Oktay Ekşi olayı
Bir kişiyle gazetenin karakteri değişmez; asıl kaynak ve güç okuyucudur, okuyucunun kararıyla gazete değişir.
Oktay Ekşi, 36 yıldır başyazarlığını yaptığı Hürriyet gazetesinden ayrıldı. Tatsız bir olay! Tek boyutlu bir olay karşısında olmadığımızı sanıyorum; o nedenle olayı, yazılanları ve söylenenleri anlayıp tartarak yorumlamalıyız.
28 Ekim’deki yazısının kent baskılarında değişik çıkan son cümlesi; “Şimdi anasını bile satan işte o zihniyetin marifetlerini görüyorsunuz” idi. Son günlerde çok tartışılan barajlarla ilgili bir değerlendirmeyi bitirirken “Anasını bile satan” deyimini kullanmasını, Oktay Bey’den beklemezdim, ona yakışmadı! Ama?
Özür
Oktay Bey de yazdı; ‘lafın ayarı’ kaçmış, ‘seviye düşmüştü’; üzdüklerinden ‘özür diledi’, ‘gerçeği olduğu gibi anlamak’ istemeyenlere anlattıkları yetmedi; istifası istendi, ayrıldı! Şimdi artık Oktay Ekşi Hürriyet’in başyazarı değil, artık onu orada, Hürriyet’te okuyamayacağız.

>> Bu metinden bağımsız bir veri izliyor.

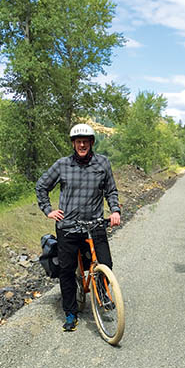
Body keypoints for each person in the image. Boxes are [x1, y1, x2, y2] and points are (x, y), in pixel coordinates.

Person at [36, 123, 121, 332]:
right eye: (78, 141)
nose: (82, 144)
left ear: (92, 143)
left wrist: (115, 210)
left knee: (105, 262)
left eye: (86, 141)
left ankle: (102, 294)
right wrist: (48, 210)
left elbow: (111, 190)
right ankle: (71, 312)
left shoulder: (103, 164)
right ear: (73, 144)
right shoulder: (62, 165)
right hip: (68, 227)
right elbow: (42, 186)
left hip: (95, 224)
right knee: (66, 270)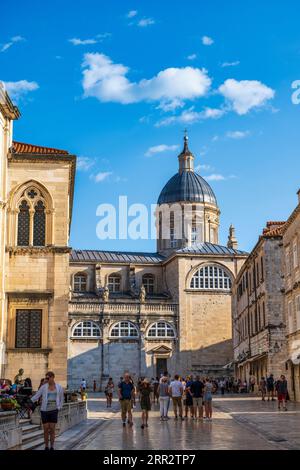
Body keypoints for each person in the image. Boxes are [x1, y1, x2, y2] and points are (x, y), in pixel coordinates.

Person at [31, 371, 64, 451]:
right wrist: (30, 401)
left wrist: (59, 407)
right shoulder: (44, 387)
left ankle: (52, 446)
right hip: (44, 410)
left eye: (48, 378)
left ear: (52, 377)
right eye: (46, 378)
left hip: (54, 410)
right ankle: (46, 446)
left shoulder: (59, 387)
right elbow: (37, 395)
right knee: (46, 429)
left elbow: (61, 398)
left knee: (52, 429)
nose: (47, 379)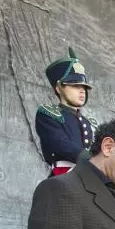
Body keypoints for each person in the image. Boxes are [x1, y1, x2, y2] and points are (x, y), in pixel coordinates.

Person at [35, 47, 96, 177]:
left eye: (84, 87)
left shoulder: (88, 122)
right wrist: (93, 160)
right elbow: (61, 145)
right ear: (58, 88)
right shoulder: (49, 114)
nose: (82, 91)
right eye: (75, 86)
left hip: (89, 177)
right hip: (63, 178)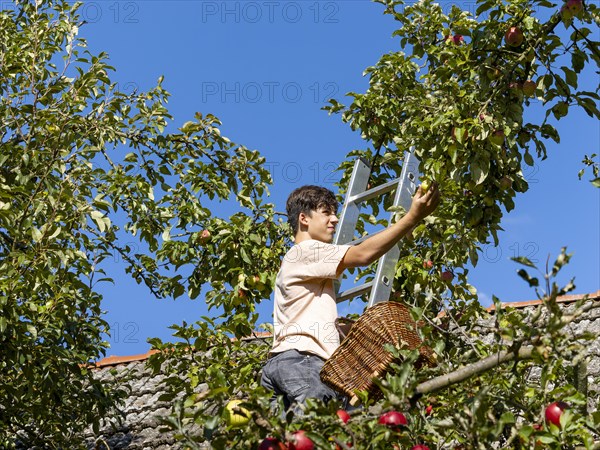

Olayın olmamasını dilerdim.
Olaydan çıkardığım bir iki notumu paylaşmak istiyorum:
Görüşlerinde ısrarlı
1961’de tanıdığım, on-on beş yıldan beri de -kabul ederse- dost saydığım Oktay Bey’le siyasal olayları son yıllarda galiba farklı yorumladık. Geçen yıl Eylül ayında, ‘Bizim Mahalle’ başlıklı yazısında, “Liberal geçinen gizli faşistler” diye nitelendirdiği yazarlara çatıyordu. Yazısının sonlarında benim, habercilikten çok siyaset yapan, siyaseti yönlendirmeye çalışan gazetecilerin, çalıştıkları kurumlara verdikleri zararı anlattığım yazıdan, “Şimdi bir de Tarhan Erdem çıktı” diyerek bahsetti. Kendisine e-posta yazdım, o beni cevapladı, sürdürmedim; görüşünden bir milimetre oynaması söz konusu değildi. Veda yazısında da aynı şeyi söylüyordu.
Beyefendi bir dost
Yıllar içinde pek çok kez görüştük, medya ve toplantılarda sayısız konuşmalarını dinledim; yanıldığını düşündüğüm olmuştur ama hiçbir zaman ‘beyefendi’ tavrından uzaklaştığını hatırlamıyorum. Herkes gibi ölçü kaçırdığı, abarttığı mutlaka olmuştur; böyle örnekler, onun karakterini belirlemez, tam tersine güçlendirir!
Etkili başyazar
Hürriyet, otuz altı yılda bir ‘başyazar’ yaratmıştır; Oktay Bey de beğenirsiniz beğenmezsiniz, bugünkü Hürriyet yapısının mimarlarından biridir. Erol Simavi, Nezih Demirkent, Ertuğrul Özkök ve başkaları arasında Oktay Bey’in yeri ihmal edilmemelidir. Gerçekte Hürriyet mi, Oktay Bey mi birbirlerini daha çok etkilemiş, şekillendirmiştir? İncelemeye değer bir sorudur.
Karar okur ve patrona aittir
Oktay Bey’in istifasını isteyen güç, kimdir bilemem, bu yapıyı da değiştirecek mi? Değiştirmeli mi? Değiştirebilir mi ve nasıl? Asıl sorun budur! Bence, bir kişiyle gazetenin karakteri değişmez; asıl kaynak ve güç okuyucudur, okuyucunun kararıyla gazete değişir, kararı okuyucu vermelidir. O, bir iki hataya, bir yazıya, bir habere bakmaz, genel gidişe bakar, uzun bir zaman dilimi içinde karar verir.
Yüz binlerce gazeteyi satanla alan arasında, her gün canlı bir ilişki vardır. Okuyucunun kararına patron muhataptır. Bu ilişkiye dışardan kimse karışmamalı; herkes okuyucunun kararını beklemeli, patronu zorlamamalıdır.